Records contained in a dataset:
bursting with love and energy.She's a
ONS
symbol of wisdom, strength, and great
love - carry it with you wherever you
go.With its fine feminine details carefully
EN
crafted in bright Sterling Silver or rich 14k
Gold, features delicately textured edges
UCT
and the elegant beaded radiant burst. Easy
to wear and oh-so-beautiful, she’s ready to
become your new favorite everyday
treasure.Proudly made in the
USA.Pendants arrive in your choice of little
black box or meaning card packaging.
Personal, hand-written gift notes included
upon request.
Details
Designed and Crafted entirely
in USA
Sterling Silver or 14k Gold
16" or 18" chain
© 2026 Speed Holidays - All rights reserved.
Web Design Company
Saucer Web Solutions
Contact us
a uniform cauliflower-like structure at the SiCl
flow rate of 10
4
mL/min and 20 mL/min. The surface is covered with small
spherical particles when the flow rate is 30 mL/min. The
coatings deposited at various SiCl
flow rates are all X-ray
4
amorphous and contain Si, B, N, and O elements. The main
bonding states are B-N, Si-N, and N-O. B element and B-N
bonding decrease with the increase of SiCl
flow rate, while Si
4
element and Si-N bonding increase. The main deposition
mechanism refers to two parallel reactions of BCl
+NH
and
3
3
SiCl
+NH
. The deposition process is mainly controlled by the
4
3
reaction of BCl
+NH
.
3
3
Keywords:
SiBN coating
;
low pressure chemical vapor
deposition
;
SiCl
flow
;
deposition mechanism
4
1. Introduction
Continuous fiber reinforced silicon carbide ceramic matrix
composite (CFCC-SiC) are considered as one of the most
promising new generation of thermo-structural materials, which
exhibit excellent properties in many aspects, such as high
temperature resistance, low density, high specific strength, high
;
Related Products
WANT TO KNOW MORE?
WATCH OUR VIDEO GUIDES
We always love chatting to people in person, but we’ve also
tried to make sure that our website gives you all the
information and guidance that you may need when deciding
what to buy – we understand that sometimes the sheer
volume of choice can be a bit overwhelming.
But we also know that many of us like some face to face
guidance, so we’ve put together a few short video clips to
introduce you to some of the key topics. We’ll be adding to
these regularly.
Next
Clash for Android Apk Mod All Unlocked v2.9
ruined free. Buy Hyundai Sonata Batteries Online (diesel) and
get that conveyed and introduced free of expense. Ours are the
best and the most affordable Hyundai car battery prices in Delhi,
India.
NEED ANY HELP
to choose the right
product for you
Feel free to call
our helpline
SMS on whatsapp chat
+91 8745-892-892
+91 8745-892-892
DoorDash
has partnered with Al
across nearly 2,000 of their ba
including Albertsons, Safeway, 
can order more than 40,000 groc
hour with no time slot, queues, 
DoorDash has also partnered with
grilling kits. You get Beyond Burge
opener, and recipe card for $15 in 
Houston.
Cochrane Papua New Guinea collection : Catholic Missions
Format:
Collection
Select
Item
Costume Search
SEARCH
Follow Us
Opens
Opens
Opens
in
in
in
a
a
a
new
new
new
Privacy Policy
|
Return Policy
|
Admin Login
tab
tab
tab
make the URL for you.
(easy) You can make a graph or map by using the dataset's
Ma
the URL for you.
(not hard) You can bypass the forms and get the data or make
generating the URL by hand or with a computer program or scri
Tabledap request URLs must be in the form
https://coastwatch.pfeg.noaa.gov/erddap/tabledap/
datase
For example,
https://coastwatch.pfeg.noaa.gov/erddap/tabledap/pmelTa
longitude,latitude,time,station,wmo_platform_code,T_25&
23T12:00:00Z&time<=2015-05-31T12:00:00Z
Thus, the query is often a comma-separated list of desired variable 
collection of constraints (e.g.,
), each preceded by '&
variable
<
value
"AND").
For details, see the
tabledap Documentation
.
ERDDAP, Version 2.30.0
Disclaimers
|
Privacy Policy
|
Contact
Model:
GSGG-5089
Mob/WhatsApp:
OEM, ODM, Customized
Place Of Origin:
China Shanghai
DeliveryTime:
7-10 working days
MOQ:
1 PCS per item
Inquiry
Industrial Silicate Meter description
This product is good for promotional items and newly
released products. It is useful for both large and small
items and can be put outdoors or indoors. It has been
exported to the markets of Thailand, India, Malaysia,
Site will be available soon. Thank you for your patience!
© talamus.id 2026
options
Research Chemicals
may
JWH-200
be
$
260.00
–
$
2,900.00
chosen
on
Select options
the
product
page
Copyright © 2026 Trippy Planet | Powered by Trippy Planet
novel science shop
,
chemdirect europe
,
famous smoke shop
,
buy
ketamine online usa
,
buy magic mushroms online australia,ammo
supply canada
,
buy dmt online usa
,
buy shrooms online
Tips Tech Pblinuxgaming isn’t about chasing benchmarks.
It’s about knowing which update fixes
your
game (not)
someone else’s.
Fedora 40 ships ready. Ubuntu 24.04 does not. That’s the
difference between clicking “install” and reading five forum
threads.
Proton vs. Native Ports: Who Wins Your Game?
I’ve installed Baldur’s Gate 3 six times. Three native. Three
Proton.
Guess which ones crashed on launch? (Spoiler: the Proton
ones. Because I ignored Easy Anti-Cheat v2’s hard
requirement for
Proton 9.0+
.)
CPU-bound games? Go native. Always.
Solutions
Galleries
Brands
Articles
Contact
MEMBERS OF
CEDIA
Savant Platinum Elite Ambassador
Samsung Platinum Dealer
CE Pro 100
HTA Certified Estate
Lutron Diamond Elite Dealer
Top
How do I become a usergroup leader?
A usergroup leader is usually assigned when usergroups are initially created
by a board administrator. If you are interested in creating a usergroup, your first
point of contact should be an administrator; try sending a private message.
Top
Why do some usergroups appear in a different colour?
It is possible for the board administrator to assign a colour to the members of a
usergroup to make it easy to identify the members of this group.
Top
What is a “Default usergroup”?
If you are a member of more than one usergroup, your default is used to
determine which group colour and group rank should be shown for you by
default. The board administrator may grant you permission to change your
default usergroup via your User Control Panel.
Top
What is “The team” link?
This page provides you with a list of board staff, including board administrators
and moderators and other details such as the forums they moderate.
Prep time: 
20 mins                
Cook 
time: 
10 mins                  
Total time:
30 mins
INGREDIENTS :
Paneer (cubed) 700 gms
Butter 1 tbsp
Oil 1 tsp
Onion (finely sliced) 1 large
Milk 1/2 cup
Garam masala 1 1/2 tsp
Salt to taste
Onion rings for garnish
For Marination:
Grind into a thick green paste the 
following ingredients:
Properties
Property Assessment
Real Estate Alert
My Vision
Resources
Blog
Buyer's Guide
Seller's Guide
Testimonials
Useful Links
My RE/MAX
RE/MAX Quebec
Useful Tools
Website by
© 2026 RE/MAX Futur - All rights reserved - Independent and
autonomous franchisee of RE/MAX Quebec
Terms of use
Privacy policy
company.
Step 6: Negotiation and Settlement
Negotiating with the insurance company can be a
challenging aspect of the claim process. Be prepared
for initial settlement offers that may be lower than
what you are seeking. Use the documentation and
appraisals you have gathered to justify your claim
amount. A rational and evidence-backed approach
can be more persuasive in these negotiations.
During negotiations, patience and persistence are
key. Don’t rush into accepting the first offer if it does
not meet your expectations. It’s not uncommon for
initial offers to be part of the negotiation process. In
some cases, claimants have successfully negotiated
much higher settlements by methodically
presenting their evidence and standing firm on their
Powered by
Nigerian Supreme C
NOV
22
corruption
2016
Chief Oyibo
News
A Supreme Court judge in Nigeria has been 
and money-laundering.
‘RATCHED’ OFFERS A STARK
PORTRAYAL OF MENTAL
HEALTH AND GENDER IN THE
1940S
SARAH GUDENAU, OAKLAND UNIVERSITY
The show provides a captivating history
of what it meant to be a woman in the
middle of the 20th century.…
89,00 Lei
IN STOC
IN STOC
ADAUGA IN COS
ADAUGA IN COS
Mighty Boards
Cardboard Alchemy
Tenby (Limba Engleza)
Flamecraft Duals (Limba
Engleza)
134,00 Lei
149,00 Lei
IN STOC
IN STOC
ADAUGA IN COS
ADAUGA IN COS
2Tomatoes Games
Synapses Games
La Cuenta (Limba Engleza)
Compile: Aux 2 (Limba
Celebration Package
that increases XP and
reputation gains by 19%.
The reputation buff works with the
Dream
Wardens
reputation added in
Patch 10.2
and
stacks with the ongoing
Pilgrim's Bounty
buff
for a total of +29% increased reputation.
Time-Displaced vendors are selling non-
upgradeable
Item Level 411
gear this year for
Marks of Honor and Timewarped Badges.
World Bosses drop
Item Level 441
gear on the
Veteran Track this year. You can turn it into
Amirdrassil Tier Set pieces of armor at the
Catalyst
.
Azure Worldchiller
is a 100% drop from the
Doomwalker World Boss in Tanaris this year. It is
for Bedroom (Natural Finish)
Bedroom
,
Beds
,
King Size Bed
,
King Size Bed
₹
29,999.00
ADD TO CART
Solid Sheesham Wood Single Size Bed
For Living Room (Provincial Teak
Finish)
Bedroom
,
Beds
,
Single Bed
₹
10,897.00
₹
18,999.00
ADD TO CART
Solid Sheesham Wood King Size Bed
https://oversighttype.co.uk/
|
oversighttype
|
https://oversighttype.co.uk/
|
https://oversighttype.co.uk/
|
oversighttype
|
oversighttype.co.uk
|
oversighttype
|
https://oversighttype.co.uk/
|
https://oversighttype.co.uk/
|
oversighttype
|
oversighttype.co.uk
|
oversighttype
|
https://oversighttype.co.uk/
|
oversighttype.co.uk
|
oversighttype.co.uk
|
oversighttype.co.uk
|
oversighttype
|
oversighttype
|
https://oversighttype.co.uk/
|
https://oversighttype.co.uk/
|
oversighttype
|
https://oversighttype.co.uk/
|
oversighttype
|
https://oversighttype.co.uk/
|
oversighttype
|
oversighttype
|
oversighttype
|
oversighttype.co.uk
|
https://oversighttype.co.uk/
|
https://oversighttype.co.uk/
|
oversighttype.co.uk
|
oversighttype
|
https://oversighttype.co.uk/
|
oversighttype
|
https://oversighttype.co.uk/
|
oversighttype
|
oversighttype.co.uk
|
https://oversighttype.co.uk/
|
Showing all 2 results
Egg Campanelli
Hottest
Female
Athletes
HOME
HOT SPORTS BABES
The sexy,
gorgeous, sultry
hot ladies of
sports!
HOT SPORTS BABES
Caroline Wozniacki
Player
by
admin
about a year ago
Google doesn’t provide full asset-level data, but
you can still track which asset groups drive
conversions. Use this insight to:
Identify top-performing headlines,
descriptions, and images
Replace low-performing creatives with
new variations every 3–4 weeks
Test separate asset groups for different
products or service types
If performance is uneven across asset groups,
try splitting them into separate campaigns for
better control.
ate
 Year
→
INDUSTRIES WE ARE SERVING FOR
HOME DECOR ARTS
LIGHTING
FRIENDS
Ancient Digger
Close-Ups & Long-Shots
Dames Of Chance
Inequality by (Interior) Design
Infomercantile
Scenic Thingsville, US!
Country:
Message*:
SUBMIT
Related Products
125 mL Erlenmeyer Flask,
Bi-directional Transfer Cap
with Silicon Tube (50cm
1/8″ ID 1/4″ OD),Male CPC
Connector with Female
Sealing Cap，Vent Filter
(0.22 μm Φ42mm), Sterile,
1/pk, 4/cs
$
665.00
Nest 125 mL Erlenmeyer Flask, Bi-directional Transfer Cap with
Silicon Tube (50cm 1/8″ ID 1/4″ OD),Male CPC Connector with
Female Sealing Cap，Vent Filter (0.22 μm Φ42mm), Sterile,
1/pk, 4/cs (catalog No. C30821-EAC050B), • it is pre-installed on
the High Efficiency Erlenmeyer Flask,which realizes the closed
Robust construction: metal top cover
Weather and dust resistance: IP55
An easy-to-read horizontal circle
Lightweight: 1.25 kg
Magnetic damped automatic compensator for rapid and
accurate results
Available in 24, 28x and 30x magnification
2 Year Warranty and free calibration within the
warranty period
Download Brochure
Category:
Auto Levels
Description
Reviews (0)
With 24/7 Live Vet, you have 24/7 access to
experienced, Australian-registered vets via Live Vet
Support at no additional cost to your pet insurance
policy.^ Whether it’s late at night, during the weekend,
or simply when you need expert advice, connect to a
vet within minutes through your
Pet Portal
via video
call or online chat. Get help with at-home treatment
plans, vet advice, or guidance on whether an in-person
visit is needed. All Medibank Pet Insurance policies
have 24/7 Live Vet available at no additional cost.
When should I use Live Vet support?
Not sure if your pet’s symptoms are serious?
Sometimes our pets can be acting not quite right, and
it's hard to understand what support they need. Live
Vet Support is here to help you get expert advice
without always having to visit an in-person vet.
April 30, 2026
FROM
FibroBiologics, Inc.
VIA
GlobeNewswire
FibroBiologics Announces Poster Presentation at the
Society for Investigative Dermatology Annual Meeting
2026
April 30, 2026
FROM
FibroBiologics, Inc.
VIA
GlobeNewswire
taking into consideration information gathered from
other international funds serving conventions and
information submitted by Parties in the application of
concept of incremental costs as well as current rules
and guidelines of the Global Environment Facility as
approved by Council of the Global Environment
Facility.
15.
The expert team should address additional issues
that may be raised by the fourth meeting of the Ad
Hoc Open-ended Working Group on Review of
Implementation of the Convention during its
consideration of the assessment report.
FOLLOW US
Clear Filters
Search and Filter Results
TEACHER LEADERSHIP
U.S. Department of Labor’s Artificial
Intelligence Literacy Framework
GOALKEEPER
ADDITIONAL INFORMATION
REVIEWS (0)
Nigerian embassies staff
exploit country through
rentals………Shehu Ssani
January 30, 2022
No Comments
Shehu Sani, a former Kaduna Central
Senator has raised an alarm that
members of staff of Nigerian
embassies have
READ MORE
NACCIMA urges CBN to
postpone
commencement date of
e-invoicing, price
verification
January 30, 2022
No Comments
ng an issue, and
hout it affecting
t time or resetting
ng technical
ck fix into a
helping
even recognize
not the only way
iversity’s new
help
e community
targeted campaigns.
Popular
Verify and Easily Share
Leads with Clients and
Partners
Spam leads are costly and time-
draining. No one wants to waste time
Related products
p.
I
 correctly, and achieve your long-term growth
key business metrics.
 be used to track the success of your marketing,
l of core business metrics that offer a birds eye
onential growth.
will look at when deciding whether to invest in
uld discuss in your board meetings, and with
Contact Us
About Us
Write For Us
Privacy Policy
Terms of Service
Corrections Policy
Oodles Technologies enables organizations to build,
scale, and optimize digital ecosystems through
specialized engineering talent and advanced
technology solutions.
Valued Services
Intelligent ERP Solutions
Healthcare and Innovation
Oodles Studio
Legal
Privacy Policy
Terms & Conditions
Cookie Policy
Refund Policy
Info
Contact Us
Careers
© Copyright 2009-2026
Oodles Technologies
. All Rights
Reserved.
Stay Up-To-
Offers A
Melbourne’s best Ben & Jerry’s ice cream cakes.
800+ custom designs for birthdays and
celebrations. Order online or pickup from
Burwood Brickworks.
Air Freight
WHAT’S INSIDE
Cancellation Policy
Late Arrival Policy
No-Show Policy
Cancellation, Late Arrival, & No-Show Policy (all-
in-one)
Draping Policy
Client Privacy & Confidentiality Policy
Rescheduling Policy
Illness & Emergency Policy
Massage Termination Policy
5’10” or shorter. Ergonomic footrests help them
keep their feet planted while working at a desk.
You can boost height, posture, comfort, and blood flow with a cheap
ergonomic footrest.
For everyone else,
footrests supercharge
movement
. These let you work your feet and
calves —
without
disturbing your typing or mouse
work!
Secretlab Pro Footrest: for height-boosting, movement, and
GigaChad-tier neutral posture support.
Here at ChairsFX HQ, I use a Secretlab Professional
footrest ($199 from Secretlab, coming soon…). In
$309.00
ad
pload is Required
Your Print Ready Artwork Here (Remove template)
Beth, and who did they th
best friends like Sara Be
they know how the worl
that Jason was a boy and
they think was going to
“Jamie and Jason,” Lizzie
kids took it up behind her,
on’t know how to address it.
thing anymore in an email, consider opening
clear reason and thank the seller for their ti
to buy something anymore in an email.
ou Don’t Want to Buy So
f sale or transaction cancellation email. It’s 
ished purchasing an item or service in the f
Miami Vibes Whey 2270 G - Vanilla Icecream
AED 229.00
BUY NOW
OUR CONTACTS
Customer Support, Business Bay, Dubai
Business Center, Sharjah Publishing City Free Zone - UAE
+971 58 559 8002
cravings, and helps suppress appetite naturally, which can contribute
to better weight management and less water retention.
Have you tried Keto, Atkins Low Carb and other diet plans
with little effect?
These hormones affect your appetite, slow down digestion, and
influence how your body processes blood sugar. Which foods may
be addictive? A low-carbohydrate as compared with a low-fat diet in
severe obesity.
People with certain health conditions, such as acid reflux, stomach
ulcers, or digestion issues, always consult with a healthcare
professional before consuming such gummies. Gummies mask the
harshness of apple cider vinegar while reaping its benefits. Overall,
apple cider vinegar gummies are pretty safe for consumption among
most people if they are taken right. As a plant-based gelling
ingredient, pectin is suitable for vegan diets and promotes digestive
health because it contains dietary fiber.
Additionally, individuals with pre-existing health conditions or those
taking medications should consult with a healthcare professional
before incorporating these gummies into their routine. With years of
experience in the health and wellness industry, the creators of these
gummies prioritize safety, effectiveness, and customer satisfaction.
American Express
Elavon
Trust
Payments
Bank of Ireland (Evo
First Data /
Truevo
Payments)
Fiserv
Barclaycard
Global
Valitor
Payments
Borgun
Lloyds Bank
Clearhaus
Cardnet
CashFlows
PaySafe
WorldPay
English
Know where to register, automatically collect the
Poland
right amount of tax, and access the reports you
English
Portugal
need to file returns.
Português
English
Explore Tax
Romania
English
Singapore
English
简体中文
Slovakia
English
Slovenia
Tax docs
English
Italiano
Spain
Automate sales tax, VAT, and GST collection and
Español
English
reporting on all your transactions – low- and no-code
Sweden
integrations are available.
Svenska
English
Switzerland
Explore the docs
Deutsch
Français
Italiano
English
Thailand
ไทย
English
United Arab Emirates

• _EXERCISE GOAL_: From the line that contains "right amount of" through the end of the records above, print every line exactly and nothing else.

• _SOLUTION FOR THIS EXERCISE_:
right amount of tax, and access the reports you
English
Portugal
need to file returns.
Português
English
Explore Tax
Romania
English
Singapore
English
简体中文
Slovakia
English
Slovenia
Tax docs
English
Italiano
Spain
Automate sales tax, VAT, and GST collection and
Español
English
reporting on all your transactions – low- and no-code
Sweden
integrations are available.
Svenska
English
Switzerland
Explore the docs
Deutsch
Français
Italiano
English
Thailand
ไทย
English
United Arab Emirates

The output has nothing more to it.